Ce changement du plancton marin côtier semble irréversible car on ne retrouve plus dans les temps présents les communautés microbiennes de l’époque préindustrielle. Mais la question reste ouverte sur la capacité de résilience de l’environnement suite à de telles perturbations. Après avoir scruté l’écosystème côtier du passé, les chercheurs vont maintenant se tourner vers le futur.
Précisions dans l’article publié dans la revue Current Biology
Un enjeu pour les politiques publiques et les producteurs de coquillages
Les résultats publiés aujourd’hui ont été obtenus grâce au projet Palmira (Paléoécologie d’Alexandrium MInutum en rade de Brest) couplant l’appui aux politiques publiques à la recherche fondamentale, initié en 2017 à la demande de la Région Bretagne.
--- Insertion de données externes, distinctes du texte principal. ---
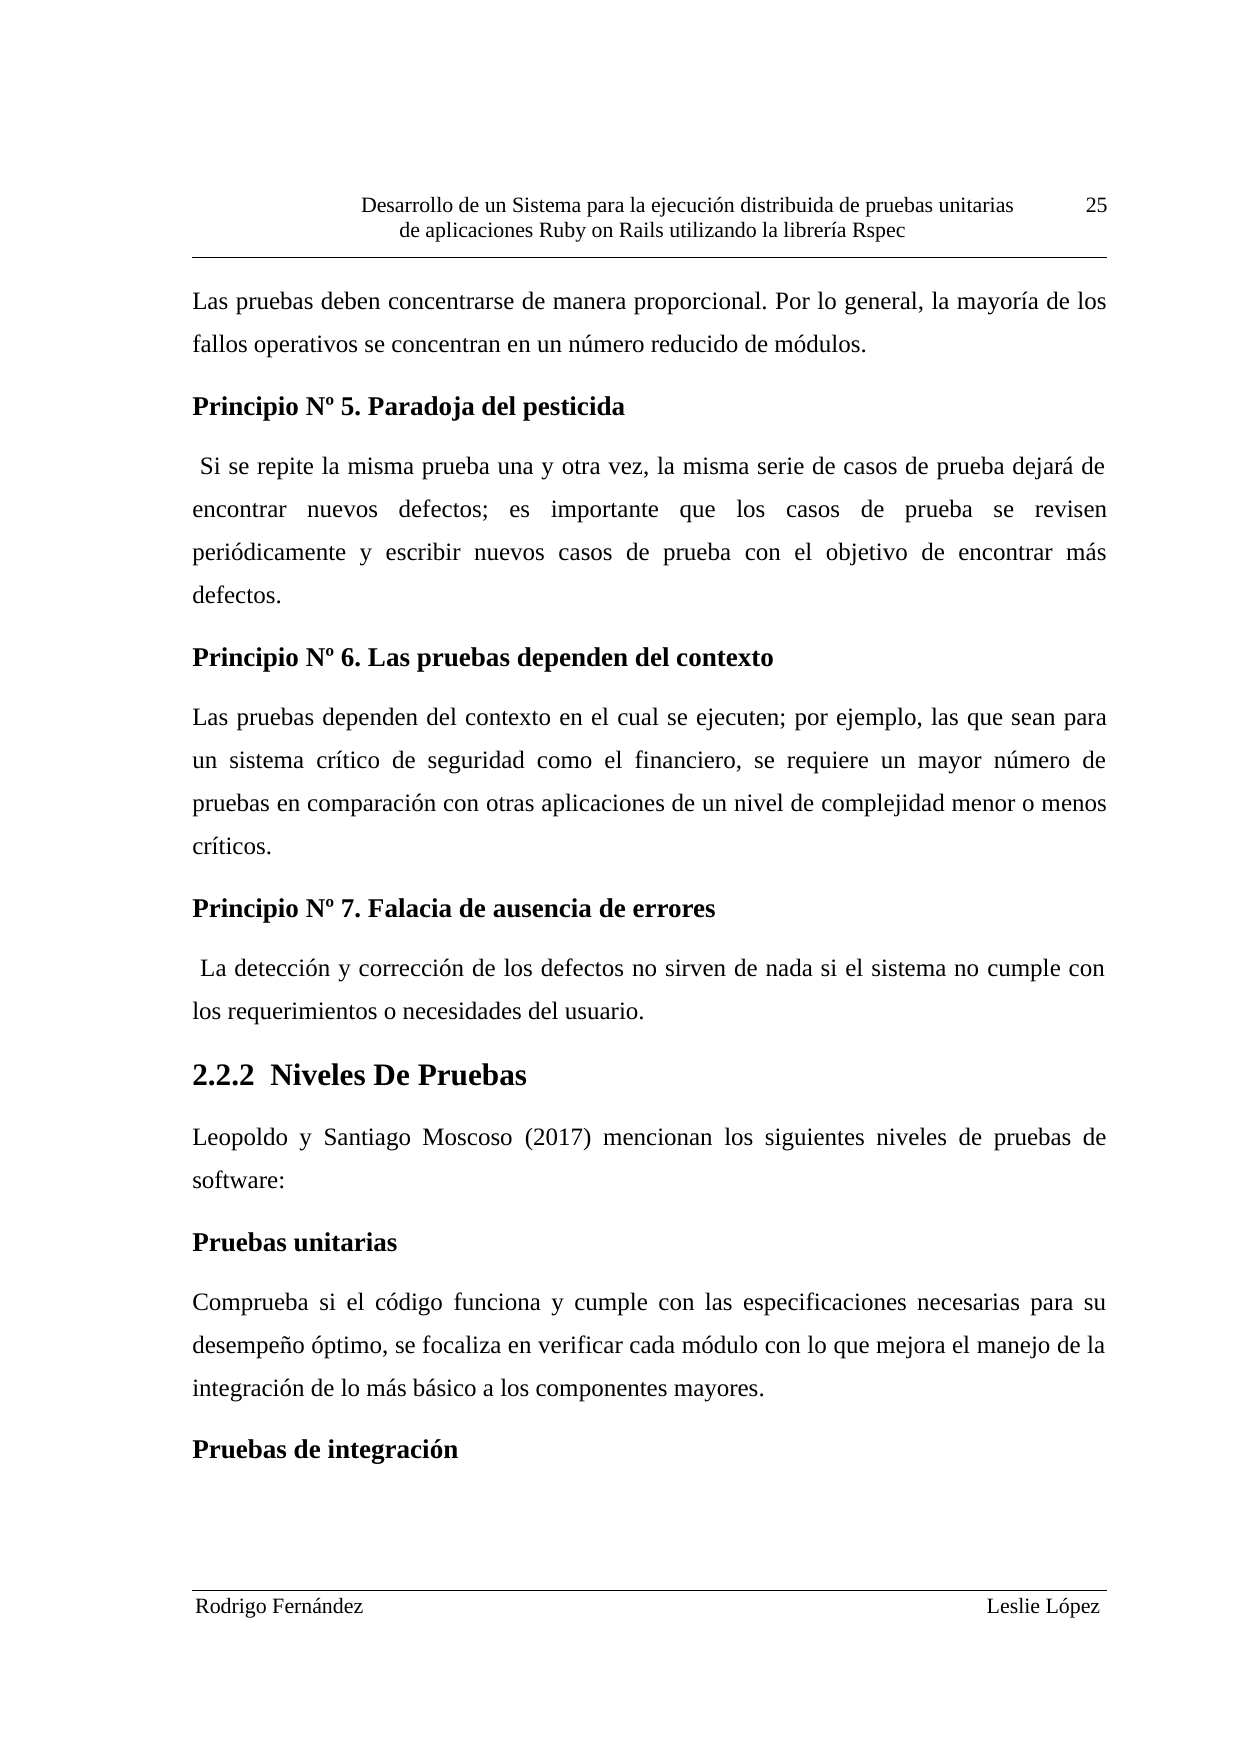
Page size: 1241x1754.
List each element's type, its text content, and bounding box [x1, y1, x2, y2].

text La detección y corrección de los defectos no sirven de nada si el sistema no cumple con los requerimientos o necesidades del usuario. [192, 953, 1107, 1024]
text Comprueba si el código funciona y cumple con las especificaciones necesarias para su desempeño óptimo, se focaliza en verificar cada módulo con lo que mejora el manejo de la integración de lo más básico a los componentes mayores. [192, 1287, 1107, 1402]
text Pruebas unitarias [192, 1226, 1107, 1257]
text Las pruebas deben concentrarse de manera proporcional. Por lo general, la mayoría de los fallos operativos se concentran en un número reducido de módulos. [192, 286, 1107, 358]
text Principio Nº 5. Paradoja del pesticida [192, 390, 1107, 421]
subtitle Niveles de Pruebas [192, 1057, 1107, 1092]
text Principio Nº 6. Las pruebas dependen del contexto [192, 641, 1107, 672]
text Principio Nº 7. Falacia de ausencia de errores [192, 892, 1107, 923]
text Si se repite la misma prueba una y otra vez, la misma serie de casos de prueba dejará de encontrar nuevos defectos; es importante que los casos de prueba se revisen periódicamente y escribir nuevos casos de prueba con el objetivo de encontrar más defectos. [192, 451, 1107, 609]
text Pruebas de integración [192, 1434, 1107, 1465]
text Las pruebas dependen del contexto en el cual se ejecuten; por ejemplo, las que sean para un sistema crítico de seguridad como el financiero, se requiere un mayor número de pruebas en comparación con otras aplicaciones de un nivel de complejidad menor o menos críticos. [192, 702, 1107, 860]
text Leopoldo y Santiago Moscoso (2017)⁠ mencionan los siguientes niveles de pruebas de software: [192, 1122, 1107, 1194]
L’enjeu initial était de savoir si les travaux effectués sur le nouveau polder du port de Brest risquaient de favoriser des efflorescences de la microalgue toxique d’Alexandrium minutum. L’étude a montré que les travaux présentaient effectivement un risque avéré de remettre en suspension cette microalgue. La recommandation a donc été donnée aux gestionnaires du chantier d’effectuer les dragages en hiver, quand les conditions sont défavorables pour de telles efflorescences. En termes de recherche, le projet a permis de montrer la faisabilité et l’apport de la paléogénétique pour les études des écosystèmes côtiers.
En France, principalement trois genres de microalgues toxiques sont plus suivies par l’Ifremer : Dinophysis (qui produit des toxines diarrhéiques), Pseudo-nitzschia (des toxines amnésiantes), et Alexandrium (des toxines paralysantes). La première est la plus répandue sur l’ensemble du littoral français, avec de nombreuses zones touchées chaque année. Les toxines paralysantes et amnésiantes sont plus nocives mais moins souvent présentes sur nos côtes. Elles présentent un risque pour les consommateurs de coquillages, huitres ou coquilles Saint-Jacques à cause de l’accumulation des toxines dans ces animaux. Les efflorescences peuvent ainsi occasionner la fermeture des zones de production, comme cela a été le cas en rade de Brest en 2012 à cause d’Alexandrium minutum afin d’éviter tout problème de santé publique.